Suddenly I began to notice the black worms everywhere in the Faux's many ravines. At first I thought the worms, a new species - Faux Vermes - were a possible product of global warming. The longer and hotter spring had perhaps created a larger window for the seemingly innocuous worms to spawn and take over additional territory. However, after jumping down from my Al Gore perch - is it really an inconvenient truth? - I started thinking that Faux Vermes were tied to much more sinister developments round the Faux.

I would argue that there are few binding myth's that hold the Village together as distinct from the rest of the city. Although a love of Starbucks and all things Gucci would seemingly point to a strong sense of common identity these characteristics are at base simply proof of rampant commercialism. Does Lululemon equate the concept of a Village sovereign identity - or is it simply an extension of a pervasive mono-culture?

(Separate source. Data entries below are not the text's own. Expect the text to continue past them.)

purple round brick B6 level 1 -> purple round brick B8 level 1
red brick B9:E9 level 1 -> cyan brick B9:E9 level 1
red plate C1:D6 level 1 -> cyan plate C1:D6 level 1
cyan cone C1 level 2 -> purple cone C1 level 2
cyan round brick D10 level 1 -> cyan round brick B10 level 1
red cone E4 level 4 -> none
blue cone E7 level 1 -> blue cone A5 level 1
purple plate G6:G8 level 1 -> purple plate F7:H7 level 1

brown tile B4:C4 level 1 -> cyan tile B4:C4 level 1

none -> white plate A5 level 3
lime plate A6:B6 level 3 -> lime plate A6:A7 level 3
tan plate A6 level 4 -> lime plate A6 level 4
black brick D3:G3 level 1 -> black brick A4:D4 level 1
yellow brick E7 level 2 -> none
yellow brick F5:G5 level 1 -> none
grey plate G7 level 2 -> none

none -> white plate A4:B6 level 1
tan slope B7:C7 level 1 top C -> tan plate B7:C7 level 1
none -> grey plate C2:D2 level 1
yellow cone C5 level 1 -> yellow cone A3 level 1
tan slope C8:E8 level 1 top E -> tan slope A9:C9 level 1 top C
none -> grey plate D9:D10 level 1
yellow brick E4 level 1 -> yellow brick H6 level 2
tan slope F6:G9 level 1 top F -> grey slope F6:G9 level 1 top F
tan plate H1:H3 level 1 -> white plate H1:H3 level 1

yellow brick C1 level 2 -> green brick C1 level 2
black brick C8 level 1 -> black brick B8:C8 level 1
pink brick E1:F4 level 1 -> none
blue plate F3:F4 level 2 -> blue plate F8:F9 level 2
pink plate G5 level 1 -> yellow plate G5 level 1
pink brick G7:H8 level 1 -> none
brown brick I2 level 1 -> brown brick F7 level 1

Yet for all of my attempt to lambast this place - the Village does have its own special physicallity to it. Mostly constructured in the 1920's and 1930's the Village's staid Georgian and Mock Tudor houses provided a welcoming respite for Toronto's emerging upper middle classes. The Faux allowed lawyers and doctors to escape downtown Toronto's cramped Victorian row houses for a life in the suburbs. The Village was and is the original extension of that cliched North American dream. Essentially a early twentieth century garden suburb - there is nothing special about the Faux's geographic plot of land; yet the 'hood is consistently referred to as exclusive or tony in the pages of Toronto's papers. Yet it retains this air of exclusivity regardless of the rather plainess of its natural beauty. The Faux does NOT for example have the geographic splendour of its Montreal equivalent: Outremont and Westmount. No - the Village and its bucolic glory is actually very Torontonian - quiet and efficient - magnificence has never been what the Village is selling; rather, its shiny red brick boxes, gracefully placed behind wide front lawns, each crowned with a large maple tree, have been the key features which have created an image of everlasting elegance.

With sadness, however, this Village is no more. It's Upper Middle Class tax bracket has long since been broken by increasing wealth - doctor's and lawyer's don't live here anymore - inherited wealth, stock broker's and the like have long since moved to town - tearing down vintage 1920's centre hall's to erect faux chateau stone monstrosities, often too big for their plot of land and which lear over their neighbours, with a showy sense of non-modernity, as if proclaiming that, "hey our leaded glass windows and dental moulding makes us look old right?" This is in fact faux on top of faux [remember the tear-down of today is actually a mock tudor]- a concept too difficult for my simple mind to wrap its head around.

I know... this sounds all rather classist of me doesn't it? Decrying the new money that has suddenly usurped my pleasant utopia, as if these "people" don't deserve to experience to the type of lifestyle and serenity that has attracted Toronto's elite for the past several decades. And yet the libertarian in me understands this need for dynamism - stagnancy leads to a slow slow death.

As I walk to work every morning my black dress shoes get muddied by the ever marching beat of construction - I can't help but feel a little nostalgic for yesteryear - when the closest thing anyone had to a sport utility vehicle was a Volvo station wagon, which is not only sensible but fuel efficient too.